*** Opening of Dataset records ***
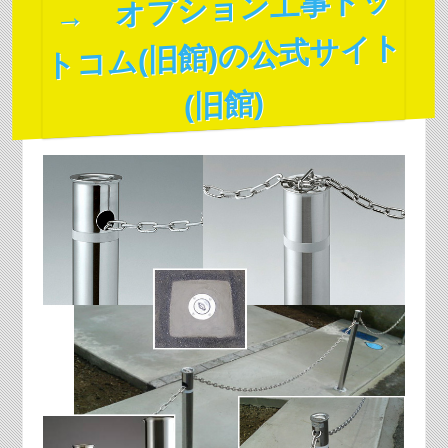
→ オプション工事ドッ
トコム(旧館)の公式サイト
(旧館)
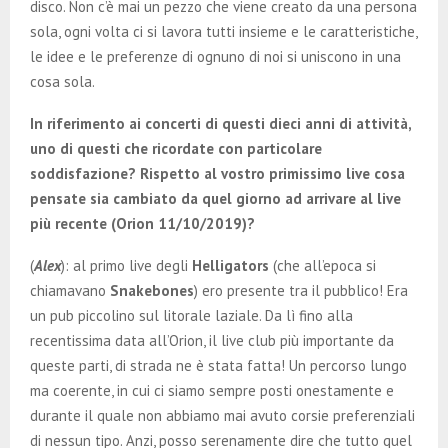
disco. Non c’è mai un pezzo che viene creato da una persona
sola, ogni volta ci si lavora tutti insieme e le caratteristiche,
le idee e le preferenze di ognuno di noi si uniscono in una
cosa sola.
In riferimento ai concerti di questi dieci anni di attività,
uno di questi che ricordate con particolare
soddisfazione? Rispetto al vostro primissimo live cosa
pensate sia cambiato da quel giorno ad arrivare al live
più recente (Orion 11/10/2019)?
(
Alex
): al primo live degli
Helligators
(che all’epoca si
chiamavano
Snakebones
) ero presente tra il pubblico! Era
un pub piccolino sul litorale laziale. Da lì fino alla
recentissima data all’Orion, il live club più importante da
queste parti, di strada ne è stata fatta! Un percorso lungo
ma coerente, in cui ci siamo sempre posti onestamente e
durante il quale non abbiamo mai avuto corsie preferenziali
di nessun tipo. Anzi, posso serenamente dire che tutto quel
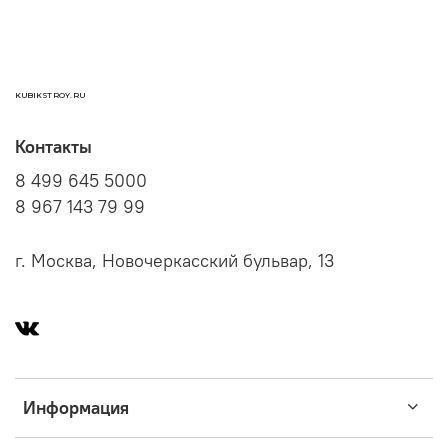
KUBIKSTROY.RU
Контакты
8 499 645 5000
8 967 143 79 99
г. Москва, Новочеркасский бульвар, 13
Информация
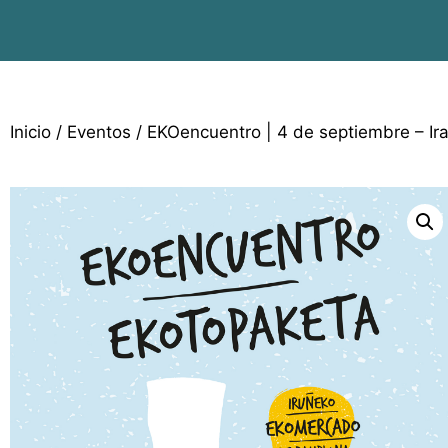
Inicio
/
Eventos
/ EKOencuentro | 4 de septiembre – Ira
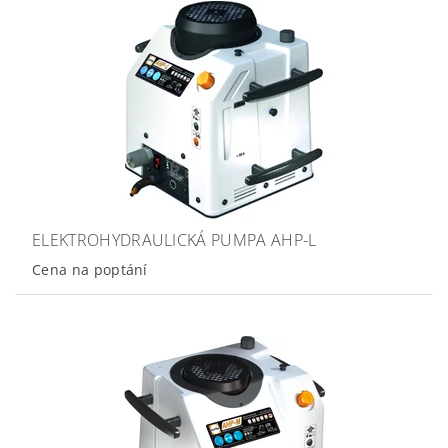
ELEKTROHYDRAULICKÁ PUMPA AHP-L
Cena na poptání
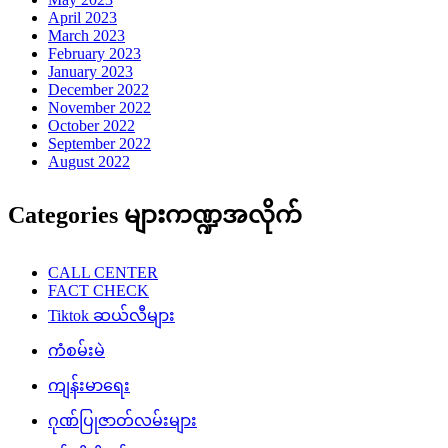
April 2023
March 2023
February 2023
January 2023
December 2022
November 2022
October 2022
September 2022
August 2022
Categories များကဏ္ဍအလိုက်
CALL CENTER
FACT CHECK
Tiktok ဆယ်လီများ
ကံစမ်းမဲ
ကျန်းမာရေး
ဂုဏ်ပြုဇာတ်လမ်းများ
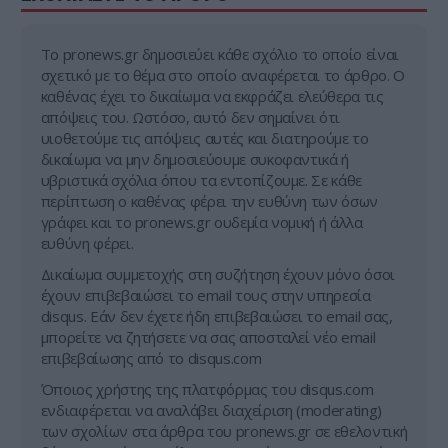
Tο pronews.gr δημοσιεύει κάθε σχόλιο το οποίο είναι
σχετικό με το θέμα στο οποίο αναφέρεται το άρθρο. Ο
καθένας έχει το δικαίωμα να εκφράζει ελεύθερα τις
απόψεις του. Ωστόσο, αυτό δεν σημαίνει ότι
υιοθετούμε τις απόψεις αυτές και διατηρούμε το
δικαίωμα να μην δημοσιεύουμε συκοφαντικά ή
υβριστικά σχόλια όπου τα εντοπίζουμε. Σε κάθε
περίπτωση ο καθένας φέρει την ευθύνη των όσων
γράφει και το pronews.gr ουδεμία νομική ή άλλα
ευθύνη φέρει.
Δικαίωμα συμμετοχής στη συζήτηση έχουν μόνο όσοι
έχουν επιβεβαιώσει το email τους στην υπηρεσία
disqus. Εάν δεν έχετε ήδη επιβεβαιώσει το email σας,
μπορείτε να ζητήσετε να σας αποσταλεί νέο email
επιβεβαίωσης από το disqus.com
Όποιος χρήστης της πλατφόρμας του disqus.com
ενδιαφέρεται να αναλάβει διαχείριση (moderating)
των σχολίων στα άρθρα του pronews.gr σε εθελοντική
*** Close of Dataset records ***
Strip the images and return the remaining data exactly.

* **Expected answer**:
→ オプション工事ドッ
トコム(旧館)の公式サイト
(旧館)
disco. Non c’è mai un pezzo che viene creato da una persona
sola, ogni volta ci si lavora tutti insieme e le caratteristiche,
le idee e le preferenze di ognuno di noi si uniscono in una
cosa sola.
In riferimento ai concerti di questi dieci anni di attività,
uno di questi che ricordate con particolare
soddisfazione? Rispetto al vostro primissimo live cosa
pensate sia cambiato da quel giorno ad arrivare al live
più recente (Orion 11/10/2019)?
(
Alex
): al primo live degli
Helligators
(che all’epoca si
chiamavano
Snakebones
) ero presente tra il pubblico! Era
un pub piccolino sul litorale laziale. Da lì fino alla
recentissima data all’Orion, il live club più importante da
queste parti, di strada ne è stata fatta! Un percorso lungo
ma coerente, in cui ci siamo sempre posti onestamente e
durante il quale non abbiamo mai avuto corsie preferenziali
di nessun tipo. Anzi, posso serenamente dire che tutto quel
KUBIKSTROY.RU
Контакты
8 499 645 5000
8 967 143 79 99
г. Москва, Новочеркасский бульвар, 13
Информация
Inicio
/
Eventos
/ EKOencuentro | 4 de septiembre – Ira
ELEKTROHYDRAULICKÁ PUMPA AHP-L
Cena na poptání
April 2023
March 2023
February 2023
January 2023
December 2022
November 2022
October 2022
September 2022
August 2022
Categories များကဏ္ဍအလိုက်
CALL CENTER
FACT CHECK
Tiktok ဆယ်လီများ
ကံစမ်းမဲ
ကျန်းမာရေး
ဂုဏ်ပြုဇာတ်လမ်းများ
Tο pronews.gr δημοσιεύει κάθε σχόλιο το οποίο είναι
σχετικό με το θέμα στο οποίο αναφέρεται το άρθρο. Ο
καθένας έχει το δικαίωμα να εκφράζει ελεύθερα τις
απόψεις του. Ωστόσο, αυτό δεν σημαίνει ότι
υιοθετούμε τις απόψεις αυτές και διατηρούμε το
δικαίωμα να μην δημοσιεύουμε συκοφαντικά ή
υβριστικά σχόλια όπου τα εντοπίζουμε. Σε κάθε
περίπτωση ο καθένας φέρει την ευθύνη των όσων
γράφει και το pronews.gr ουδεμία νομική ή άλλα
ευθύνη φέρει.
Δικαίωμα συμμετοχής στη συζήτηση έχουν μόνο όσοι
έχουν επιβεβαιώσει το email τους στην υπηρεσία
disqus. Εάν δεν έχετε ήδη επιβεβαιώσει το email σας,
μπορείτε να ζητήσετε να σας αποσταλεί νέο email
επιβεβαίωσης από το disqus.com
Όποιος χρήστης της πλατφόρμας του disqus.com
ενδιαφέρεται να αναλάβει διαχείριση (moderating)
των σχολίων στα άρθρα του pronews.gr σε εθελοντική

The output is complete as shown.